While he may be many things—philosopher, writer, scholar—Marins is first and foremost a filmmaker, one who draws inspiration directly from the history of the macabre. Marins does not work in the usual terror trademarks of monsters and the supernatural, nor is he only interested in death and dismemberment. His thematic palette revolves around ethical and religious principles, in the universal rhetoric of absolute good versus true evil. In the world of Marin’s Coffin Joe, there is only God and Satan. Ghosts and demons are a manifestation of the will of either or both. Man is the only corruptible being; there are no zombie blood drinkers or human wolves, and all slaughter is based in the sacred or the sacrilegious.

Taken at its fundamentalist foundation, Marins then develops an entire element, in this case the alter ego of Coffin Joe, who flaunts wickedness in the name of good and the desire to perfect man’s place in the hierarchy between heaven and hell. Coffin Joe terrorizes people because he confronts their belief system, challenges the powerful entity of the church, and dares to undermine conformity with his self-absorbed, autonomous mindset. Yes, he does relish the devil and his works of earthly pleasure, but the ultimate goal for Joe is man’s superiority over both God and Satan: the creation of a superbeing whose immortality will challenge the authority of the spirits. We don’t just get blood and guts, killings, or deformed beasts. We get theological discussion and battles between the primal forces of morality and sin. In fact, this is the main narrative theme that connects almost every movie this maverick has ever made. It is a testament to Marins’ ability behind the camera, as well as the bravura performance he gives before it, that these treatises somehow turn into terrifying works of horror.

Marins is also a maverick cinematic visionary, one of the few pure film artists working in the realm of the supernatural. Unencumbered by the world of films in Brazil and admittedly a complete student of the Hollywood/American motion picture ideal, Marins implicitly understands the camera’s ability to tell a story. He is obsessed with the visuals’ important place in the creation of dread and suspense. From the handwritten animated credit sequences that seem to suggest the calligraphy of a long banned book of evil, to the old-fashioned gothic garb Coffin Joe wears as an undertaker, we have striking images that immediately suggest the sinister and unnatural. Then include the fever dream depictions of hell and hallucinations (brought to broad life in vivid, virulent color), the sinister set pieces, the wild juxtaposition of metaphors, and you have a singular, specific voice – an over-the-top talent that rivals Fellini or Joderowsky.

Marins’ visual surrealism also creates breathtaking images, powerful pictures that his camera holds on until they resonate fully with the audience. Sound too is important. His movies usually contain a cacophonous chorus of music, voices, effects, screams, and dialogue to recreate the chaos when one confronts the very forces of nature and the underworld firsthand. Marins isn’t afraid to experiment, to glue glitter around ghostly images to give them an otherworldly effect, or treat his negative chemically to affect its appearance. While monochrome and color switch off within the vast majority of the visual palette offered in his films, there is also plenty of eye candy craziness. Marins knows it’s all well and good to discuss the terrors of the human heart. It is much better to see them directly, however, to understand their visceral power.
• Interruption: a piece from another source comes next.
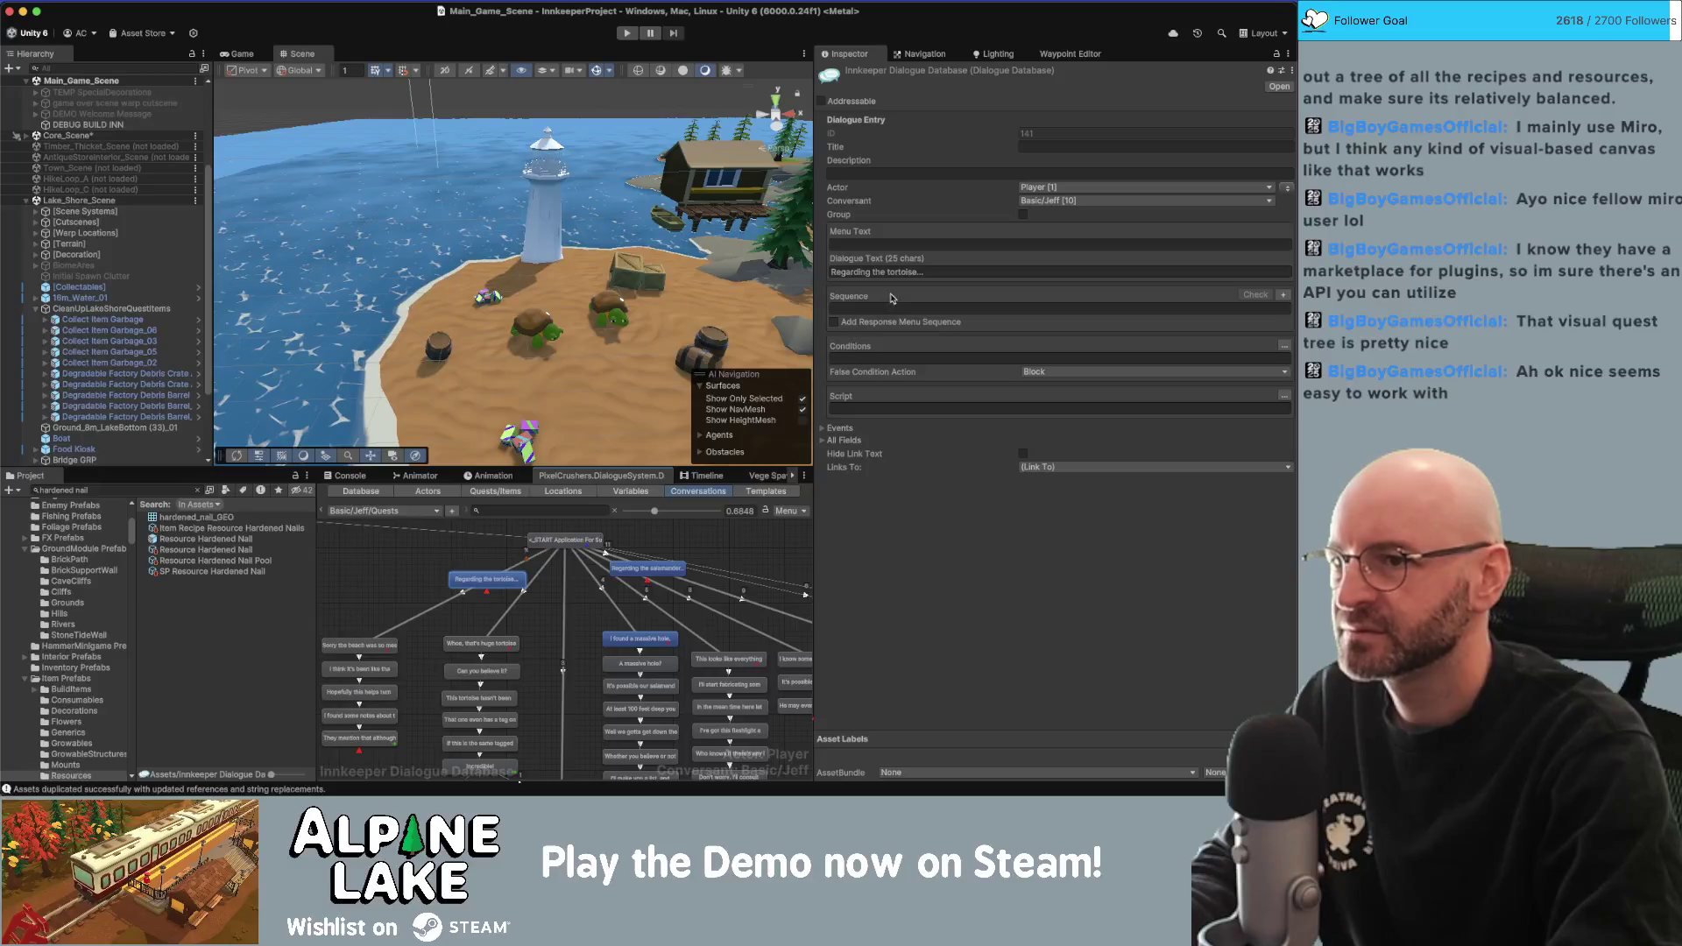
left_click_drag(886, 272, 809, 280)
key("shift+alt+Left")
Marins also creates a truly lasting horror icon with Joe. Like Freddy Krueger, he is a three-dimensional character with a detailed backstory and plenty of individualized distinctions to make him work even outside the realm of a motion picture. Coffin Joe, Zé Do Caixão, is a complete package, a man who wears his beliefs firmly on his vest and lives them in every action/reaction to things around him. Unlike Wes Craven’s creation of the dream world boogeyman, Joe has never degenerated into a slapstick spoof spook, a stand-up comedian of cruelty. Joe is deadly serious in his beliefs and in his ways, and his abuses are all the more startling because of it. As Freddy’s deaths became more and more based around the one-liner, Zé is merely ruthless and heartless, killing for the great cause of his intellectual and moral superiority. Murder is all in the advancement of his humanistic theories. Torture is a test, not only of physical stamina, but also of character and emotional/spiritual strength.

There is also no trepidation in Coffin Joe’s actions. He is the one who inspires menace. However, deep within his mind is a subconscious cowardice, a fear of being undone by forces beyond his control. And while the movies that surround his persona can either be straightforward narratives about procreation or psychedelic dissertations on the status of society in a more permissive time, Jose Mojica Marins and his grave digging demon stand at the center, cursing God and spitting at the Devil. For Coffin Joe there is only one true ruler of the world: man. In his mind, there is only one truly superior man: himself, Zé Do Caixão.

This is why Zé is such a superior image of dread. The great theological battles are all built on the philosophical foundations of ethics. Wars between man, nature, God, and Satan make up the system under which so much of our religious morality is defined. For eons, those who challenged these belief codas were considered criminal, profane beings that didn’t understand the need for an afterlife-based dogma. After all, to admit that this world is all there is would doom everyone to a finalized death that’s really worth fearing. But if there was a greater reward on the other side, some manner of continued creation where we all go to spend our infinite soul days, then let’s protect that notion at all costs and condemn those who dare challenge it.

Jose Mojica Marins is one such deviant. He dares to look death in the face and spit on its limits. Through his character of Zé Do Caixão, or Coffin Joe, he has taken on the old-fashioned pious value ideals and argued around and against them. In man, Zé argues, is the ultimate power over nature. There is no God. Satan is a buffoon. The only true force of will in the world is the individual. Neatly wrapped up in outstanding fright films of visual magnificence and intellectual stimulation, the work of Marins proves that one of the best ways to defeat the fear of death is to challenge it head on, to tackle its twisted mysticism and to try and determine one’s own spiritual fate. The truth is, in the end, we all will pass from this realm and into something else, be it emptiness or the glowing love/hate of God’s/Satan’s grace/damnation. While his films may not save your mortal soul, they will heal and lighten your entertainment essence. That is why Jose Mojica Marins is an unheralded genius.